Взять, к примеру, эпизод, когда пресловутый Нетерсоул в наихудший период моей болезни заявлялся ко мне чуть ли не ежедневно и пытался шантажировать меня тем, что ему в руки попал экземпляр моих набросков к пьесе, считая, что пьеса принадлежит любому, кто имеет такой экземпляр. Представь на минуту, что в этих обстоятельствах я имел бы глупость дать ему требуемые 200 фунтов, — ты, я думаю, немало бы посмеялся, если бы я потом потребовал у тебя возместить мне эти 200 фунтов из своего кармана. Но даже и без всяких параллелей твой адвокат в два счета объяснит тебе, что Смизерс действует совершенно незаконно и что, поддавшись ему, ты поступил очень глупо.
Что же касается меня, мне за тебя очень обидно, но я не могу возместить тебе убыток, и странно, что ты хоть на миг вообразил меня на это способным. Самое важное, однако, поскорее
Нечего и говорить, что я чрезвычайно расстроен таким оборотом наших отношений, но ведь моей вины в этом нет никакой. Если бы ты сдержал свое слово, выполнил соглашение и выслал деньги, которые ты мне должен и расписка за которые у тебя хранится, все было бы в порядке; и, безусловно, я уже две недели был бы совершенно здоров, если бы не то непрекращающееся душевное смятение, которое я испытываю по твоей милости, и не сопутствующая ему бессонница, неподвластная ни одному из опиатов, которые врачи решаются мне назначить. Сегодня 20-е, вторник. Очень надеюсь получить от тебя 150 фунтов, которые ты мне должен.
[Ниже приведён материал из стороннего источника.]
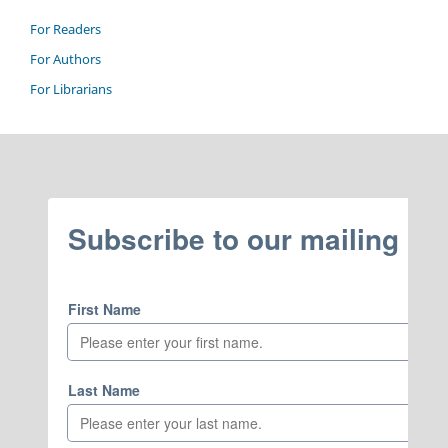
For Readers
For Authors
For Librarians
Искренне твой
Оскар Уайльд
DE PROFUNDIS [276]
Тюремная исповедь
Epistola: in carcere et uinculis [277]
Тюрьма Ее Величества, Рединг.
Дорогой Бози![278]
После долгого и бесплодного ожидания я решил написать тебе сам, и ради тебя, и ради меня: не хочу вспоминать, что за два долгих года, проведенных в заключении, я не получил от тебя ни одной строчки, до меня не доходили ни послания, ни вести о тебе, кроме тех, что причиняли мне боль.
Наша злополучная и несчастная дружба кончилась для меня гибелью и позором, но все же во мне часто пробуждается память о нашей прежней привязанности, и мне грустно даже подумать, что когда-нибудь ненависть, горечь и презрение займут в моем сердце место, принадлежавшее некогда любви; да и сам ты, я думаю, сердцем поймешь, что лучше было бы написать мне сюда, в мое тюремное одиночество, чем без разрешения публиковать мои письма или без спросу посвящать мне стихи,[279] хотя мир ничего не узнает о том, в каких выражениях, полных горя или страсти, раскаяния или равнодушия, тебе вздумается отвечать мне или взывать ко мне.